The fixation of the MAGA movement and the broader American far right on Somali communities is not accidental. Nor is it rooted in crime, culture, or national security, as their rhetoric often claims. It is rooted in something far more revealing: fear—fear of Somali success, visibility, and permanence in American public life.

Across the United States, Somalis have become one of the most civically engaged and upwardly mobile immigrant communities of the past three decades. They are young, energetic, and increasingly confident in claiming their place within America’s democratic institutions. This has unsettled segments of the far right who are accustomed to power without competition and status without merit.
Somalis are succeeding across virtually every sector. They are graduating from universities, entering healthcare, technology, education, law enforcement, and the armed forces. They are becoming police officers, nurses, engineers, teachers, and entrepreneurs. In cities once written off as declining, Somali-owned businesses have revived neighbourhoods and created jobs.
Perhaps most unsettling for reactionary movements is that Somalis are not content to remain invisible. They are running for school boards, city councils, mayoral offices, state legislatures, and even Congress. They are participating fully in the democratic process—voting, organising, and shaping policy. This level of civic engagement directly challenges a political culture that seeks to narrow who belongs and who gets to lead.
At the same time, Somali communities have managed to integrate without erasing themselves. They retain their language, faith, and cultural values, while also questioning dominant financial and social systems—particularly those involving exploitative lending and moral contradictions. This combination of integration without assimilation disrupts a long-standing expectation that minorities must abandon their identity to be accepted.
Equally important is the moral clarity many Somali Americans bring to public discourse. They have consistently stood on the side of justice—speaking out against racism, inequality, and foreign policy double standards. They emphasise family, community responsibility, and ethical living at a time when many Americans feel alienated from political and social institutions.
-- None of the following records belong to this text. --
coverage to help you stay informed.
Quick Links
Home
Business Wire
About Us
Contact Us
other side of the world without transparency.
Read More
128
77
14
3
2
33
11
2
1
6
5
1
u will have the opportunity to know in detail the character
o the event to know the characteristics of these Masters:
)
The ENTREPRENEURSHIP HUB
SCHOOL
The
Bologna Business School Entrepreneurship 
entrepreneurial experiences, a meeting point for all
None of this sits comfortably with far-right movements that rely on fear and division. For them, Somali visibility represents a loss of control. The narrative of “law and order” is weaponised not as a genuine concern for public safety, but as a tool to delegitimise an entire community. While individuals in every society may commit crimes—and should be held accountable under the law—what Somali Americans face today is not accountability. It is collective suspicion and political targeting.
Yet beyond the noise of extremist rhetoric lies a quieter truth. Millions of Americans know Somali families as neighbours, colleagues, classmates, and friends. They know them as reliable, hardworking, and community-minded. The attempt to paint an entire people as a threat collapses under everyday lived experience.
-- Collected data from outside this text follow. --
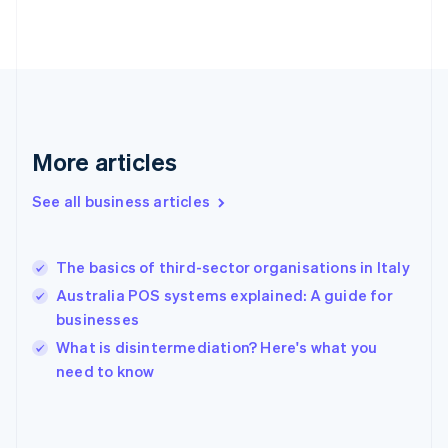
France
Français
English
Germany
Deutsch
English
Gibraltar
English
Greece
More articles
English
Hong Kong SAR, China
See all business articles
English
简体中文
Hungary
English
India
The basics of third-sector organisations in Italy
English
Australia POS systems explained: A guide for
Ireland
businesses
English
Italy
What is disintermediation? Here's what you
Italiano
English
need to know
Japan
日本語
English
Latvia
English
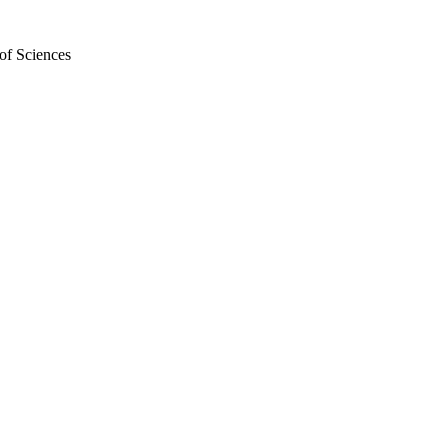
of Sciences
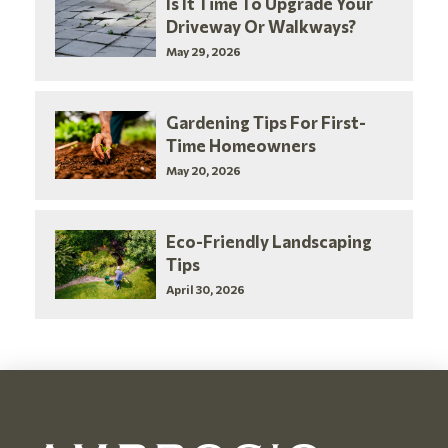
Is It Time To Upgrade Your
Driveway Or Walkways?
May 29, 2026
Gardening Tips For First-
Time Homeowners
May 20, 2026
Eco-Friendly Landscaping
Tips
April 30, 2026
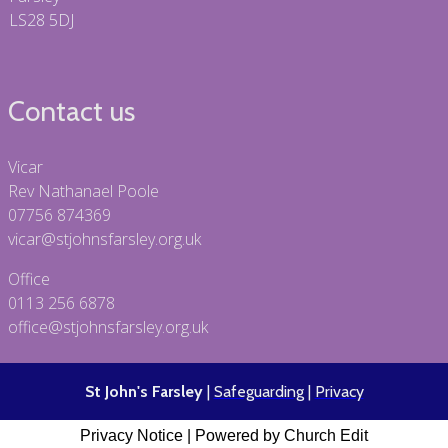
LS28 5DJ
Contact us
Vicar
Rev Nathanael Poole
07756 874369
vicar@stjohnsfarsley.org.uk
Office
0113 256 6878
office@stjohnsfarsley.org.uk
St John's Farsley
|
Safeguarding
|
Privacy
Privacy Notice
|
Powered by Church Edit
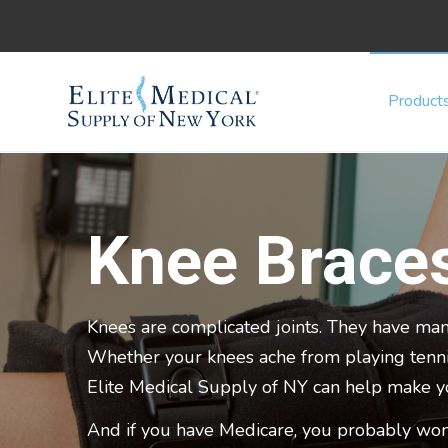
Product
Knee Brace
Knees are complicated joints. They have man
Whether your knees ache from playing tennis,
Elite Medical Supply of NY can help make 
And if you have Medicare, you probably won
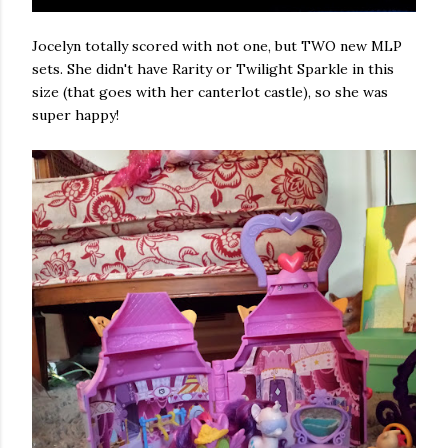
Jocelyn totally scored with not one, but TWO new MLP
sets. She didn't have Rarity or Twilight Sparkle in this
size (that goes with her canterlot castle), so she was
super happy!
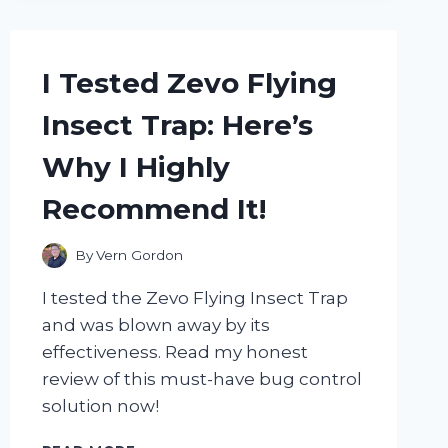
WHY
THEY’RE
THE
I Tested Zevo Flying
ONLY
ONES
Insect Trap: Here’s
I’LL
USE!
Why I Highly
Recommend It!
By
Vern Gordon
I tested the Zevo Flying Insect Trap
and was blown away by its
effectiveness. Read my honest
review of this must-have bug control
solution now!
I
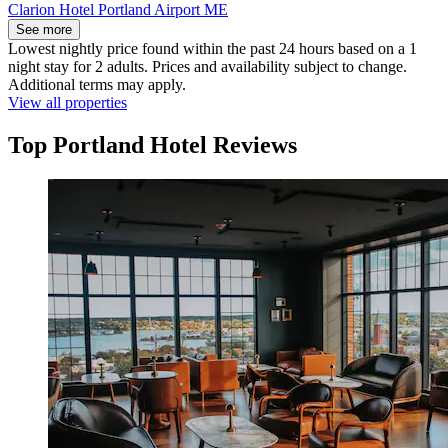
Clarion Hotel Portland Airport ME
See more
Lowest nightly price found within the past 24 hours based on a 1
night stay for 2 adults. Prices and availability subject to change.
Additional terms may apply.
View all properties
Top Portland Hotel Reviews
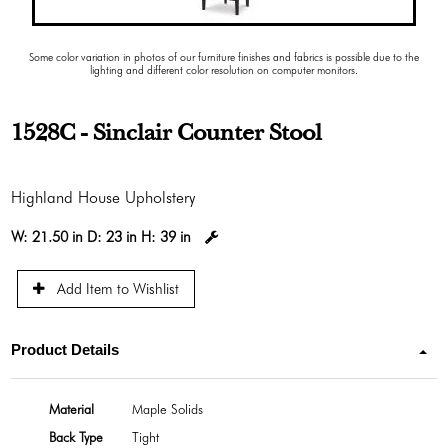
Some color variation in photos of our furniture finishes and fabrics is possible due to the
lighting and different color resolution on computer monitors.
1528C - Sinclair Counter Stool
Highland House Upholstery
W:
21.50 in
D:
23 in
H:
39 in
Add Item to Wishlist
Product Details
Material
Maple Solids
Back Type
Tight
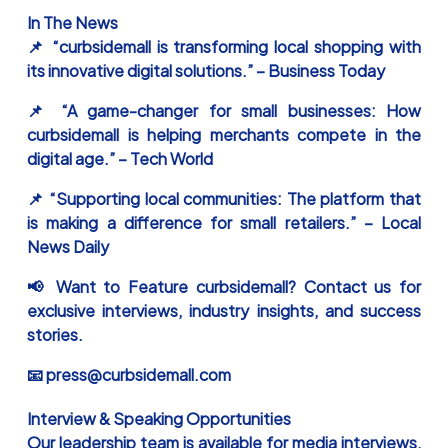
In The News
📌 “curbsidemall is transforming local shopping with
its innovative digital solutions.” – Business Today
📌 “A game-changer for small businesses: How
curbsidemall is helping merchants compete in the
digital age.” – Tech World
📌 “Supporting local communities: The platform that
is making a difference for small retailers.” – Local
News Daily
📢 Want to Feature curbsidemall? Contact us for
exclusive interviews, industry insights, and success
stories.
📧 press@curbsidemall.com
Interview & Speaking Opportunities
Our leadership team is available for media interviews,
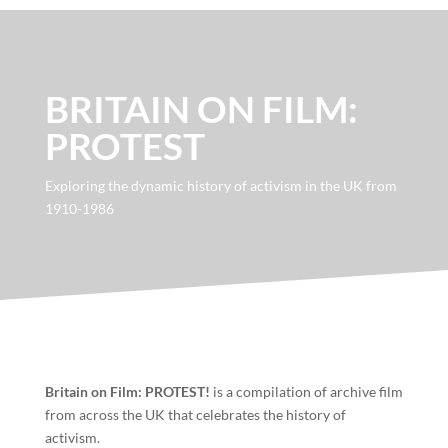
BRITAIN ON FILM:
PROTEST
Exploring the dynamic history of activism in the UK from
1910-1986
Britain on Film: PROTEST!
is a compilation of archive film
from across the UK that celebrates the history of
activism.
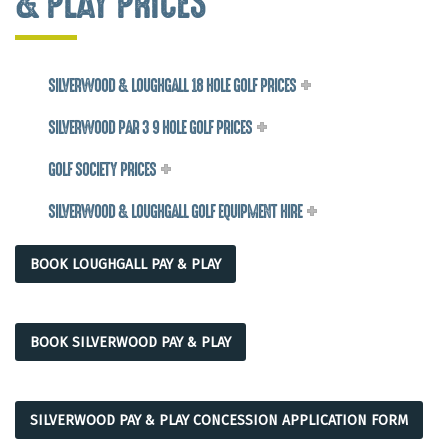
& PLAY PRICES
SILVERWOOD & LOUGHGALL 18 HOLE GOLF PRICES
SILVERWOOD PAR 3 9 HOLE GOLF PRICES
GOLF SOCIETY PRICES
SILVERWOOD & LOUGHGALL GOLF EQUIPMENT HIRE
BOOK LOUGHGALL PAY & PLAY
BOOK SILVERWOOD PAY & PLAY
SILVERWOOD PAY & PLAY CONCESSION APPLICATION FORM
The far right may dominate headlines, but it does not define America’s future. Somali Americans will remain long after Donald Trump and the MAGA movement fade from political relevance. They will continue to build, contribute, and prosper—because resilience is woven into their history.
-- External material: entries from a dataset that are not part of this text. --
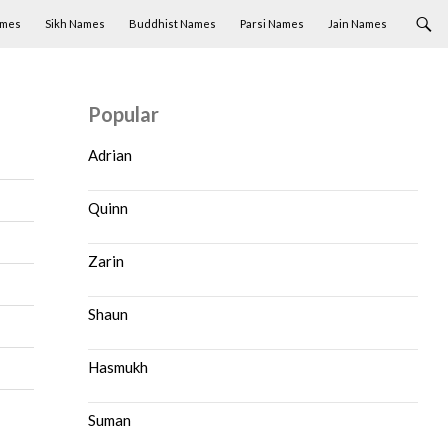
ames
Sikh Names
Buddhist Names
Parsi Names
Jain Names
Popular
Adrian
Quinn
Zarin
Shaun
Hasmukh
Suman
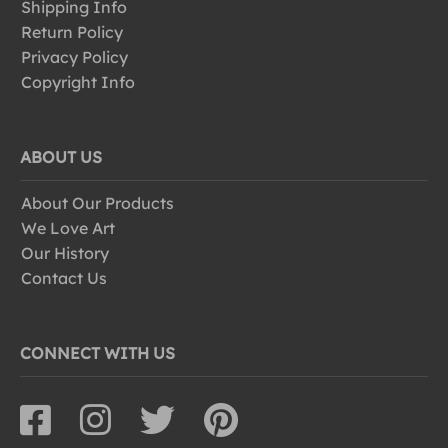
Shipping Info
Return Policy
Privacy Policy
Copyright Info
ABOUT US
About Our Products
We Love Art
Our History
Contact Us
CONNECT WITH US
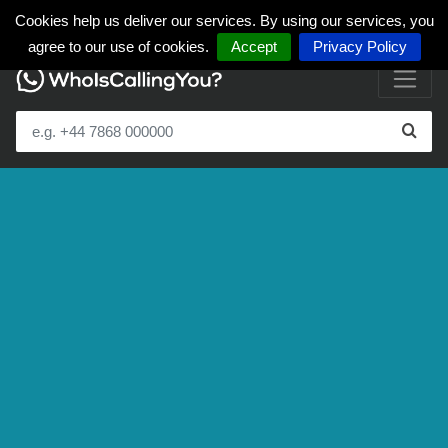
Cookies help us deliver our services. By using our services, you
agree to our use of cookies.
Accept
Privacy Policy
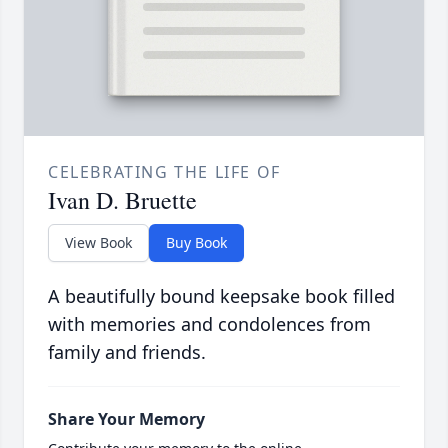
CELEBRATING THE LIFE OF
Ivan D. Bruette
View Book
Buy Book
A beautifully bound keepsake book filled
with memories and condolences from
family and friends.
Share Your Memory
If political leaders are serious about addressing America’s challenges, they would do better to focus on broken promises, rising crime driven by inequality, an escalating cost of living, and the prioritisation of foreign spending while ordinary Americans struggle to make ends meet. Scapegoating a thriving immigrant community may mobilise a base, but it solves nothing.
Somali Americans, like water finding its path despite obstruction, will continue to move forward—patient, innovative, and unyielding.